Serena Williams, Maria Sharapova and Petra Kvitova – the three reigning major champions – will be there. So will the season’s two first-time grand slam title finalists, Simona Halep and Eugenie Bouchard.

Agnieszka Radwanska might not have gone further than the semis at grand slam events this year, but the Pole has done enough to qualify for the fourth successive year, while Serbian star Ana Ivanovic returns to the championships for the first time since 2008.

Completing that star-studded line-up and a stunning comeback from the tumult surrounding her personal life is the former world No 1 Caroline Wozniacki.

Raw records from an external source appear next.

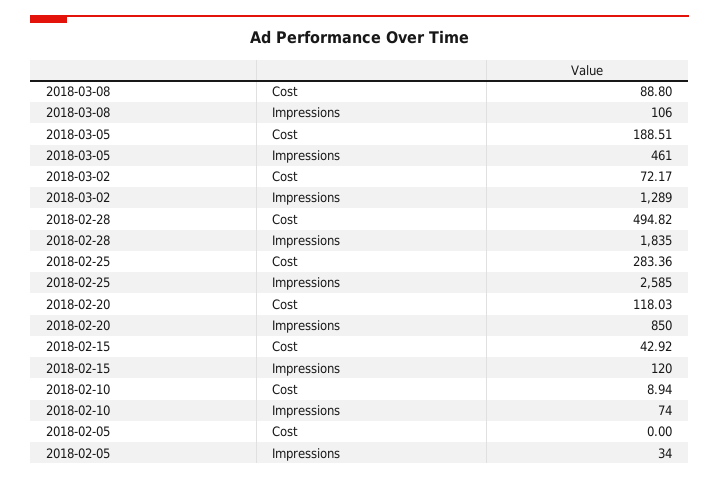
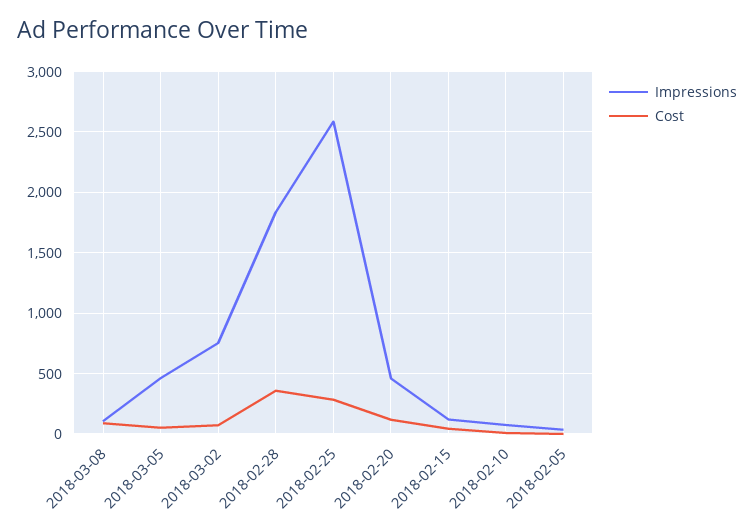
  {
    "Cost": {
      "2018-03-08": 88.8,
-     "2018-03-05": 188.51,
+     "2018-03-05": 50,
      "2018-03-02": 72.17,
-     "2018-02-28": 494.82,
+     "2018-02-28": 350,
      "2018-02-25": 283.36,
      "2018-02-20": 118.03,
      "2018-02-15": 42.92,
      "2018-02-10": 8.94,
      "2018-02-05": 0
    },
    "Impressions": {
      "2018-03-08": 106,
      "2018-03-05": 461,
-     "2018-03-02": 1289,
+     "2018-03-02": 750,
      "2018-02-28": 1835,
      "2018-02-25": 2585,
-     "2018-02-20": 850,
+     "2018-02-20": 450,
      "2018-02-15": 120,
      "2018-02-10": 74,
      "2018-02-05": 34
    }
  }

Six months back, it would have been difficult to imagine her on the list of the final eight for the tour finals.

She was ranked No 27 after her straight-sets loss to Yanina Wickmayer in the first round at the French Open, and that defeat did not come as a surprise to anyone.

Wozniacki was heartbroken at the time, dumped unceremoniously by fiancee Rory McIlroy, the world’s No1 golfer, just a few days earlier.

They were supposed to tie the knot this November.

Invitations had already been sent out, and the Dane had even bought her wedding gown.

“I was shocked,” Wozniacki said on an American TV show this month. “I thought at least it would be face-to-face or something, but there was nothing.

“It was a phone call, and I didn’t hear from him again.”

The three-year relationship had corresponded with Wozniacki’s fall down the rankings.

She was in the middle of her 67-week reign as the No 1 when she met McIlroy in 2011.

In March, she had slipped to a four-year low of No 18 in the WTA rankings.

From 2008 until the end of 2011, Wozniacki had won 18 titles and finished runners-up at 10 other events.

From the start of 2012 until their break-up in May, she could make only six finals, winning three.

In the six months since, Wozniacki has won in Istanbul, reached her first grand slam tournament final since the 2009 US Open, and was runner-up at the Pan Pacific Open last month.

It seems the break-up has been good for her career.